Nichée dans le bocage breton, l'église Sainte-Geneviève de Guénézan révèle une charpente en carène de navire et un calvaire du XVIe siècle d'une rare élégance sculptée, témoins vivants de la ferveur religieuse bretonne.
Au cœur des Côtes-d'Armor, dans la commune de Bégard, l'église Sainte-Geneviève de Guénézan se dresse comme un joyau discret de l'architecture religieuse bretonne des XVIe et XVIIe siècles. Entourée de son placître — cet enclos paroissial caractéristique de la Bretagne — elle offre au visiteur une plongée authentique dans le patrimoine rural de la péninsule armoricaine, loin des circuits touristiques balisés. Ce qui distingue avant tout cet édifice, c'est la qualité remarquable de son intérieur : la nef est couverte d'une charpente en forme de carène de navire renversé, avec des fermes apparentes aux jambes en forte courbe. Ce type de plafond, héritage direct de la tradition charpentière bretonne, crée une atmosphère intime et enveloppante qui saisit immédiatement le regard. Cette technique, à la fois fonctionnelle et esthétique, témoigne du savoir-faire exceptionnel des compagnons charpentiers qui travaillèrent dans cette région à la Renaissance. À l'extérieur, le calvaire constitue l'autre trésor du site. Datant du XVIe siècle, il présente toutes les caractéristiques des grands calvaires bretons : un socle massif soutenant un fût polygonal, une croix de pierre animée de personnages — la Vierge et saint Jean — et des sculptures différentes sur chacune de ses faces. Ce double visage de la croix, rare et délibéré, invite à en faire le tour, à découvrir deux récits iconographiques distincts taillés dans le granit armoricain. La visite de Sainte-Geneviève de Guénézan s'adresse autant aux passionnés d'architecture médiévale qu'aux amateurs d'histoire locale et aux photographes en quête de compositions intemporelles. Le placître, espace de transition entre le monde profane et le sacré, confère au lieu une atmosphère de recueillement et de continuité historique que peu de sites ruraux parviennent encore à préserver avec une telle intégrité.
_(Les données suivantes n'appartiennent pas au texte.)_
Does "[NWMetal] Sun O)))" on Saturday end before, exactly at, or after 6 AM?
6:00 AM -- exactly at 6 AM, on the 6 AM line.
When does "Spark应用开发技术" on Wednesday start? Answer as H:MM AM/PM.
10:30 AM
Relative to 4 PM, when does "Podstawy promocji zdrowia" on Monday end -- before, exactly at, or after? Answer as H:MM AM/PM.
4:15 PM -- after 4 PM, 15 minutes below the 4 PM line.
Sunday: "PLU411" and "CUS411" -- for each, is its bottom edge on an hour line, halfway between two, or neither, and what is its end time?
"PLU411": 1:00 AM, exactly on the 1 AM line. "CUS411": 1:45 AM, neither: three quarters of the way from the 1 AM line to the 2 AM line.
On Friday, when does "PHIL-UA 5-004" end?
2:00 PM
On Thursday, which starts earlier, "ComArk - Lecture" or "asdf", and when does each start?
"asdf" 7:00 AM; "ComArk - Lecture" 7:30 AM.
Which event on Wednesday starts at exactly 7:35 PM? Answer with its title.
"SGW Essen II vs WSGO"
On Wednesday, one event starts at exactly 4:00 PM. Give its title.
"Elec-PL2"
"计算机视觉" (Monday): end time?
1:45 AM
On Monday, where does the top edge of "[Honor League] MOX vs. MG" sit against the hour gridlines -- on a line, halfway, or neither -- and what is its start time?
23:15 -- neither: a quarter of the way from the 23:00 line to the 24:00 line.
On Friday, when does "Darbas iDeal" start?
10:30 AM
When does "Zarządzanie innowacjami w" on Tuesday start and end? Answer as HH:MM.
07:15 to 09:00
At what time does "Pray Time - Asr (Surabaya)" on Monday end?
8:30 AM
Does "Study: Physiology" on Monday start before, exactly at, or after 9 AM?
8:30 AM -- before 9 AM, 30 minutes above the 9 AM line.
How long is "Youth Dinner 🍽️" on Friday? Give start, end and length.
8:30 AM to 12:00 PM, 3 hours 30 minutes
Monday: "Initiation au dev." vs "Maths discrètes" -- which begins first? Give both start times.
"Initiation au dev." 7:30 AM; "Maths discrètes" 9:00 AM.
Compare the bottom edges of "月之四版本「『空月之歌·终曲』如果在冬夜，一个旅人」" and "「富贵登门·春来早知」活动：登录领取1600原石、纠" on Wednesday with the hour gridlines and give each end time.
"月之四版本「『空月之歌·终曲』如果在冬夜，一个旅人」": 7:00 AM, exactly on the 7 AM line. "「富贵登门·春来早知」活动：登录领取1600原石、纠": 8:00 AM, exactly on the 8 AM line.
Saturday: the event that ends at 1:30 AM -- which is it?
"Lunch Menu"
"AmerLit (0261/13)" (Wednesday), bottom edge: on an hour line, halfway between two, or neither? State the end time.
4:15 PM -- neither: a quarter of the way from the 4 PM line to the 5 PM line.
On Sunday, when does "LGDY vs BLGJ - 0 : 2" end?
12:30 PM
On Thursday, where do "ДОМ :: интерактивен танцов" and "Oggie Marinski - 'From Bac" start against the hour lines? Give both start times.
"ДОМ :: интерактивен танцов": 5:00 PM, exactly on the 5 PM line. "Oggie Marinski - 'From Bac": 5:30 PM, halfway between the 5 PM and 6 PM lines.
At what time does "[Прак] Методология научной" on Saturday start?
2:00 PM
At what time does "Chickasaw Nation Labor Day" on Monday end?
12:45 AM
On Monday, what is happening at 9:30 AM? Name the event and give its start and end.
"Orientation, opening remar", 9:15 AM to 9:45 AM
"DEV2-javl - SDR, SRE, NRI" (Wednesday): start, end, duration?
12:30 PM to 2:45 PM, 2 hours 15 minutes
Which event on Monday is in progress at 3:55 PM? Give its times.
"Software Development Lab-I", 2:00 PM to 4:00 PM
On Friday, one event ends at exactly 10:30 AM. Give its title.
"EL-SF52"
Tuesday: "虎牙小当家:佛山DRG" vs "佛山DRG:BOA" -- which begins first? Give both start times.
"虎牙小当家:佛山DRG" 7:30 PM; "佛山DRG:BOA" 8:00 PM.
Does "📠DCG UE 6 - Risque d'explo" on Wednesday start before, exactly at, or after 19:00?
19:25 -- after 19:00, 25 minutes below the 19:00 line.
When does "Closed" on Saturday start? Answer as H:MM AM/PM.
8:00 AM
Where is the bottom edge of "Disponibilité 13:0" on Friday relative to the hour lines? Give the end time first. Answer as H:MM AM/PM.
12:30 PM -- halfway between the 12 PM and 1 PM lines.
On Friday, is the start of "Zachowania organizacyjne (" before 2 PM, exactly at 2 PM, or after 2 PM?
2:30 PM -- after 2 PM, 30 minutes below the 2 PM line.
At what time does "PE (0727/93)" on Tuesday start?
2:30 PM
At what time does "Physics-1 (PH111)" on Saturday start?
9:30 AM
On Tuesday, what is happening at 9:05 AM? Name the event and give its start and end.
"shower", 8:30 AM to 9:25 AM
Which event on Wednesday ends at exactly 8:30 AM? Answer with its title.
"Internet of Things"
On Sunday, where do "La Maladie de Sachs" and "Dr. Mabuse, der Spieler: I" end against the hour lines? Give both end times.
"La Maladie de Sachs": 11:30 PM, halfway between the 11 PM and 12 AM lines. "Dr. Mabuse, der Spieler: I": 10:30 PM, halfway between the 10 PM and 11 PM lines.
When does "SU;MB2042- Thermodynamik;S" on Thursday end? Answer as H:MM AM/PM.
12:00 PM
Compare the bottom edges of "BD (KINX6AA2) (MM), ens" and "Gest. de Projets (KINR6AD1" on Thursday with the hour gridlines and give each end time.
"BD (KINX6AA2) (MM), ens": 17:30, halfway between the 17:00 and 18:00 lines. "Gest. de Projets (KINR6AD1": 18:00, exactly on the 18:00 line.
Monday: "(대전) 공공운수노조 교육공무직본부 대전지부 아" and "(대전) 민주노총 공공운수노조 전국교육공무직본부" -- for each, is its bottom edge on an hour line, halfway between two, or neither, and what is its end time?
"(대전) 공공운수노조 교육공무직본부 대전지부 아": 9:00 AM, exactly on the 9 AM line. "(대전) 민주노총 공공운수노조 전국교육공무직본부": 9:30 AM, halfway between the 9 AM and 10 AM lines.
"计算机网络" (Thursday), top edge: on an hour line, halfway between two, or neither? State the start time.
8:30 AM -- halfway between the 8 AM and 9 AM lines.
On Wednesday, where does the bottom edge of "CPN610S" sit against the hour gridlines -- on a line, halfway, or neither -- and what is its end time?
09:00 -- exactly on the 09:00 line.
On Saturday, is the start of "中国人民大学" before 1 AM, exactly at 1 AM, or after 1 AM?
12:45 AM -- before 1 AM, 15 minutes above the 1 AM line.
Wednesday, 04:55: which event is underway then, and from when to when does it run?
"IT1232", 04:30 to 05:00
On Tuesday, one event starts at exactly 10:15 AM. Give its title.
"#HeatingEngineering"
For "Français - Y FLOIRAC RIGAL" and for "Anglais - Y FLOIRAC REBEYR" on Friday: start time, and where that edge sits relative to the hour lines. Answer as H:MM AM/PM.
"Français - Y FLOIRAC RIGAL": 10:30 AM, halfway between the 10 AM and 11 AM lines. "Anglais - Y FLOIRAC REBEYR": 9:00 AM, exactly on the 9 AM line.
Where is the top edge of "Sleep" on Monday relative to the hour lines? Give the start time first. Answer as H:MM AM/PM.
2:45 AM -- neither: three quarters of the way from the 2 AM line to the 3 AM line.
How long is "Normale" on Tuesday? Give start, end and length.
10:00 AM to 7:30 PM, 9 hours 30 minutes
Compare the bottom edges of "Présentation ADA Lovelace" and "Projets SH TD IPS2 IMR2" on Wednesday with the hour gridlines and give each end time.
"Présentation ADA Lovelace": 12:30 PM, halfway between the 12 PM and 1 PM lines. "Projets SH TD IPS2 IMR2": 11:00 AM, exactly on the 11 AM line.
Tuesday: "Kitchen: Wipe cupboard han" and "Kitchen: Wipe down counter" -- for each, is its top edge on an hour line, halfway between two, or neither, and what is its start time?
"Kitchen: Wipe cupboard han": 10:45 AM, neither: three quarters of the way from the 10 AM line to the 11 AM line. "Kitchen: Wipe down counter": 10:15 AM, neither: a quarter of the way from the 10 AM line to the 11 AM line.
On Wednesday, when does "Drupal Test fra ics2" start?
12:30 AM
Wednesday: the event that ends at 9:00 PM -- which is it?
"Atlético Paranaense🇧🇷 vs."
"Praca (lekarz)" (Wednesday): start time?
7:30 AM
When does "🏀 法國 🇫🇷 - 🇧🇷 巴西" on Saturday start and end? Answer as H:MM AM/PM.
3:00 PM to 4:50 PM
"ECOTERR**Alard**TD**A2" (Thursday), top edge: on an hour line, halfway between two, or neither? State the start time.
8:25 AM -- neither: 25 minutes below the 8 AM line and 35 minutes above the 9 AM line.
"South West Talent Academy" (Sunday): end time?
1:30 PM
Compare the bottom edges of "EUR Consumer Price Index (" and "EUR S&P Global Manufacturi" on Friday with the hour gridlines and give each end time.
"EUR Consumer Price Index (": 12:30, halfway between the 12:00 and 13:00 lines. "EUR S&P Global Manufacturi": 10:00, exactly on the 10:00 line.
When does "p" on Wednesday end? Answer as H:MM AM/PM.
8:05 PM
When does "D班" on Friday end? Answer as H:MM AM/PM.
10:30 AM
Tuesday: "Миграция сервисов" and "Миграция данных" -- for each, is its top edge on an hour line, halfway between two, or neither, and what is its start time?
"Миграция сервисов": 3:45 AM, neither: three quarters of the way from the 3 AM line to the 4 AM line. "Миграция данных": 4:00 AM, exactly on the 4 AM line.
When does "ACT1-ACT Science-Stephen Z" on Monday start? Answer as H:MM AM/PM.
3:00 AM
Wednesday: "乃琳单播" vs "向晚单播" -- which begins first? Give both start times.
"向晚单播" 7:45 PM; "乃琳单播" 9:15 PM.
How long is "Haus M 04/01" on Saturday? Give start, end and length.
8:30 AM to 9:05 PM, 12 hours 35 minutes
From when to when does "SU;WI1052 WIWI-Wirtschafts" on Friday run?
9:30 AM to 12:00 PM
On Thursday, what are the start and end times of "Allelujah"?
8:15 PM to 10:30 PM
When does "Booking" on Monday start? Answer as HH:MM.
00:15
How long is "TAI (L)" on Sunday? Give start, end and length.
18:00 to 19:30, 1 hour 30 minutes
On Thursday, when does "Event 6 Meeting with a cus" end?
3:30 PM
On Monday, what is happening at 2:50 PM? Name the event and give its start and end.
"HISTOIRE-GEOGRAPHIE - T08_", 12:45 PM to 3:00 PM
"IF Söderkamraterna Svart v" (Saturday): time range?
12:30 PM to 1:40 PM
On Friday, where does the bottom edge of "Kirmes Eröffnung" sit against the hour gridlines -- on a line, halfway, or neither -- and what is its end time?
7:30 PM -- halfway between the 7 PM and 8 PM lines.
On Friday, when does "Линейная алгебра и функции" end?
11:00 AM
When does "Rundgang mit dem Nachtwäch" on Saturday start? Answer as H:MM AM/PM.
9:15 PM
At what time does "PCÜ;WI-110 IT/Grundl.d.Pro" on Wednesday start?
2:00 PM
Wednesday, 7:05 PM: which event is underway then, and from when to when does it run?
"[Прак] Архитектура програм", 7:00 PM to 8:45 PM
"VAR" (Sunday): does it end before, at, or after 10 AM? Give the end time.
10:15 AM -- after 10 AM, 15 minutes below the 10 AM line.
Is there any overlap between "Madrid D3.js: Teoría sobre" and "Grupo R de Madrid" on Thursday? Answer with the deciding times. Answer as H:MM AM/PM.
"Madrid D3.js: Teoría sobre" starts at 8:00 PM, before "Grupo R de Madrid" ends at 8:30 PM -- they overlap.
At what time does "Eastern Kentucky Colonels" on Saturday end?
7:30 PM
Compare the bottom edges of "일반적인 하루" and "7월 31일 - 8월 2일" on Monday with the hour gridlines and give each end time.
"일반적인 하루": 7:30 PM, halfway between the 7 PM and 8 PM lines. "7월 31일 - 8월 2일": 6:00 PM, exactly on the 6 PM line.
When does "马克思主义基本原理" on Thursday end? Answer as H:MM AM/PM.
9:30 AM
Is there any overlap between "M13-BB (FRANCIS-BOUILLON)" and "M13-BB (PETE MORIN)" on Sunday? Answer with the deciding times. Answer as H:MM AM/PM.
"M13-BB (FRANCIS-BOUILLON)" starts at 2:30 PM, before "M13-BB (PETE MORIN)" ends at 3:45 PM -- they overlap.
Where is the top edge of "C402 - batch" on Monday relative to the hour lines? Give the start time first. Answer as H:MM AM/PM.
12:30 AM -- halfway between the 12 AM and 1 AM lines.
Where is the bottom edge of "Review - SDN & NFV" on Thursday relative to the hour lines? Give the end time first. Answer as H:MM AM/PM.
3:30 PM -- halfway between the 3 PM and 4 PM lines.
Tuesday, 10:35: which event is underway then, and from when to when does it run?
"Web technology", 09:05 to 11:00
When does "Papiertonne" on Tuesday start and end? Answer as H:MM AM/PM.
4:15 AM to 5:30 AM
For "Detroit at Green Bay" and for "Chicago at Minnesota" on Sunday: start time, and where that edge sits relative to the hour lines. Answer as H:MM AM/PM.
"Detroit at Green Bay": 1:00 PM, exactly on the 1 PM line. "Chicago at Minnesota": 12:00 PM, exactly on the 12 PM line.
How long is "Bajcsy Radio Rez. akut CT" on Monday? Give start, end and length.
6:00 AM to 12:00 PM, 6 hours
L'église Sainte-Geneviève de Guénézan présente le plan simple et trapu des chapelles rurales bretonnes, caractéristique d'une architecture de tradition gothique tardive adaptée aux contraintes locales. L'ensemble s'organise autour d'une nef unique dont la grande particularité réside dans sa charpente apparente en carène de navire renversé — dite aussi « en berceau » — avec des fermes aux jambes en forte courbe. Ce type de couvrement, héritier de la charpenterie navale qui fit la gloire des ports bretons, confère à l'intérieur une élégance structurelle sobre et efficace, très éloignée des voûtes de pierre des grandes cathédrales. À l'extérieur, la façade principale est animée par une porte encadrée d'un fronton — touche classique révélant une influence du XVIIe siècle — tandis qu'un clocheton ajouré, orné d'une gargouille, laisse sonner librement les cloches au-dessus de la campagne environnante. Ce dialogue entre le fronton classique et le clocheton gothique tardif est l'une des signatures stylistiques de l'architecture religieuse bretonne de la période de transition Renaissance-Classicisme. Les matériaux employés sont ceux du terroir : le granit armoricain, dur et gris, taillé avec soin pour les éléments décoratifs, plus brut pour les maçonneries courantes. Le calvaire, élément indissociable de l'ensemble, se compose d'un socle à degrés, d'un fût polygonal et d'une croix de pierre sculptée sur ses deux faces avec des iconographies distinctes — la Vierge et saint Jean d'un côté, un autre motif de l'autre. Cette dualité narrative, propre à certains calvaires bretons du XVIe siècle, fait de la croix un objet à contempler dans le mouvement, à parcourir physiquement pour en saisir la totalité du message. L'ensemble du placître, clos et délimité, parachève l'unité architecturale et liturgique du site.